**REQUIREMENT 1:**
Answer these questions about the passage below, one per line:
(a) Which market did the writer leave in the recent job change?
(b) How long did the writer spend in South Florida before that change?
(c) Which place had the family not yet visited?

[[ GIVEN PASSAGE open ]]

Why and How Book readers, there are a lot of you now. I really appreciate you signing up. I’ve written a few things but nothing felt right. I push ideas around, I keep tabs open waiting for something to click.
I changed jobs recently, from the Planner Journal market back to Book Publishing and am working on Cocktail and Cookbooks for the first time. There are even some Kids Books in the mix, so I get to think about glitter. And no, they aren’t Cocktail Books for Kids. Two different imprints. I’m having a blast but my writing time has shrunk a little.
Immediately before that change I spent two weeks in South Florida with my family. Some of it was a break, some of it was my beloved mother in law’s to-do list, and some of it was wrapping up items for my previous employer.
My idea for this installment finally hit me with a text to some friends.
“I went to Miami to party. I went to two bookstores and a library.”
We’ve been to Fort Pierce, Florida many, many times, and Miami often as well but we had yet to visit Coral Gables. Coral Gables as you might’ve heard is a very ritzy locale so we are out for most of what it has to offer but books and coffee are in our budget and it has both.

[[ GIVEN PASSAGE closed ]]
[[ RECORDS SUPPLIED open ]]

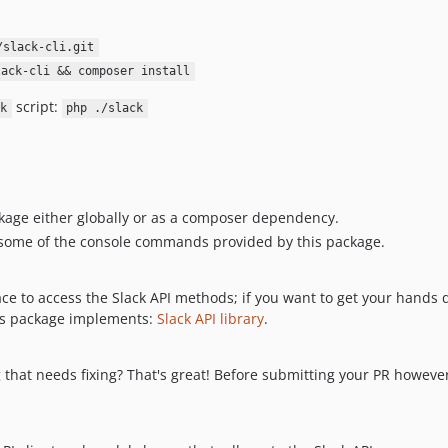
/slack-cli.git
lack-cli && composer install
script:
k
php ./slack
ckage either globally or as a composer dependency.
some of the console commands provided by this package.
ce to access the Slack API methods; if you want to get your hands 
this package implements:
Slack API library
.
g that needs fixing? That's great! Before submitting your PR howeve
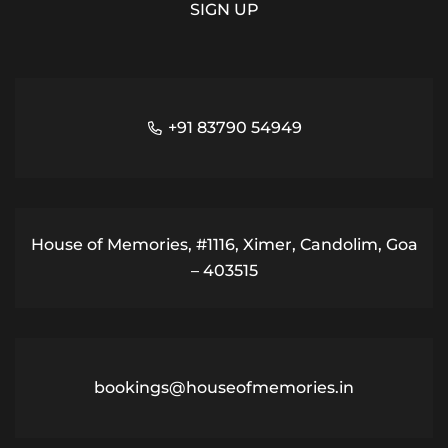
+91 83790 54949
House of Memories, #1116, Ximer, Candolim, Goa
– 403515
bookings@houseofmemories.in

[[ RECORDS SUPPLIED closed ]]

**REQUIREMENT 2:** Rewrite the text read from the pictures in the rows above as a numbered list, one line per item, skipping blank lines. Leave the pictures out of the answer.

**ANSWER SPACE 1:**
(a) The Planner Journal market.
(b) Two weeks.
(c) Coral Gables.

**ANSWER SPACE 2:**
1. /slack-cli.git
2. lack-cli && composer install
3. script:
4. k
5. php ./slack
6. ckage either globally or as a composer dependency.
7. some of the console commands provided by this package.
8. ce to access the Slack API methods; if you want to get your hands 
9. this package implements:
10. Slack API library
11. .
12. g that needs fixing? That's great! Before submitting your PR howeve
13. +91 83790 54949
14. House of Memories, #1116, Ximer, Candolim, Goa
15. – 403515
16. bookings@houseofmemories.in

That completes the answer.